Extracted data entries
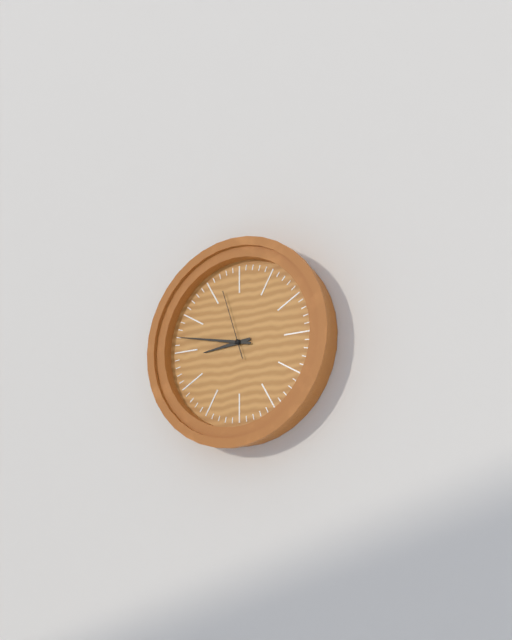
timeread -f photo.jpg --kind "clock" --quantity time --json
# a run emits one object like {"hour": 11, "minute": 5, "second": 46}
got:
{"hour": 8, "minute": 47, "second": 57}
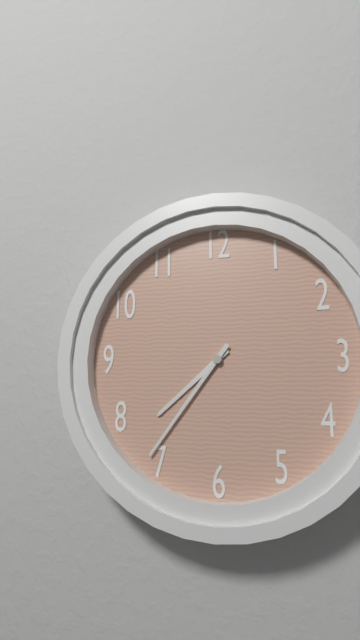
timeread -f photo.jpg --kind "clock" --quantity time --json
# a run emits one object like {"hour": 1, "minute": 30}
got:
{"hour": 7, "minute": 36}
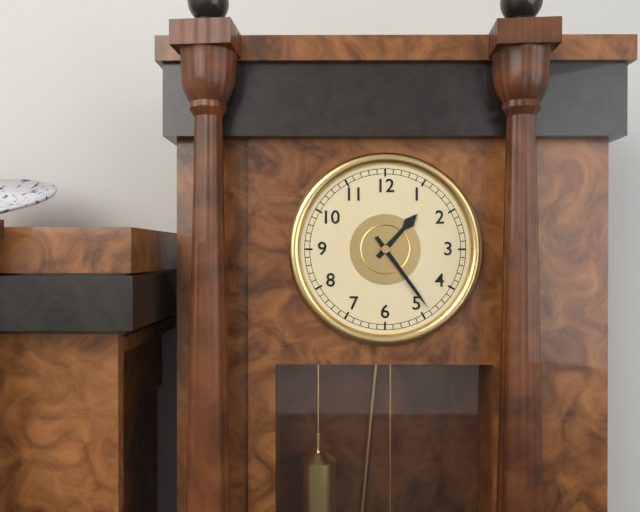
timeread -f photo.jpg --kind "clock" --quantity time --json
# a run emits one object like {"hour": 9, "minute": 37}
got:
{"hour": 1, "minute": 24}
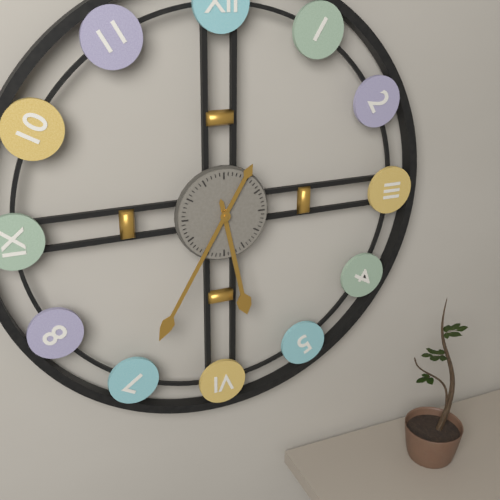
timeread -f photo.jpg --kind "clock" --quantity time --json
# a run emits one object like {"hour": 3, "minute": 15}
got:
{"hour": 5, "minute": 35}
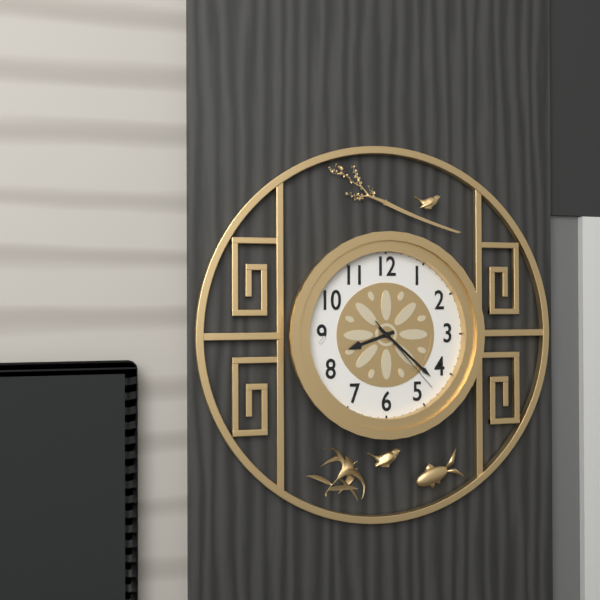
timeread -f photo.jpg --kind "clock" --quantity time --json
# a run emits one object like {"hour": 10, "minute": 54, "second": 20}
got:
{"hour": 8, "minute": 22, "second": 23}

**Stated problem**:
Write out all the entries again with each "photo.jpg" switched to "image.jpg" and everything else left as it is, omitting the pictures.

**Response to the task**:
timeread -f image.jpg --kind "clock" --quantity time --json
# a run emits one object like {"hour": 11, "minute": 5, "second": 46}
got:
{"hour": 8, "minute": 47, "second": 57}
timeread -f image.jpg --kind "clock" --quantity time --json
# a run emits one object like {"hour": 1, "minute": 30}
got:
{"hour": 7, "minute": 36}
timeread -f image.jpg --kind "clock" --quantity time --json
# a run emits one object like {"hour": 9, "minute": 37}
got:
{"hour": 1, "minute": 24}
timeread -f image.jpg --kind "clock" --quantity time --json
# a run emits one object like {"hour": 3, "minute": 15}
got:
{"hour": 5, "minute": 35}
timeread -f image.jpg --kind "clock" --quantity time --json
# a run emits one object like {"hour": 10, "minute": 54, "second": 20}
got:
{"hour": 8, "minute": 22, "second": 23}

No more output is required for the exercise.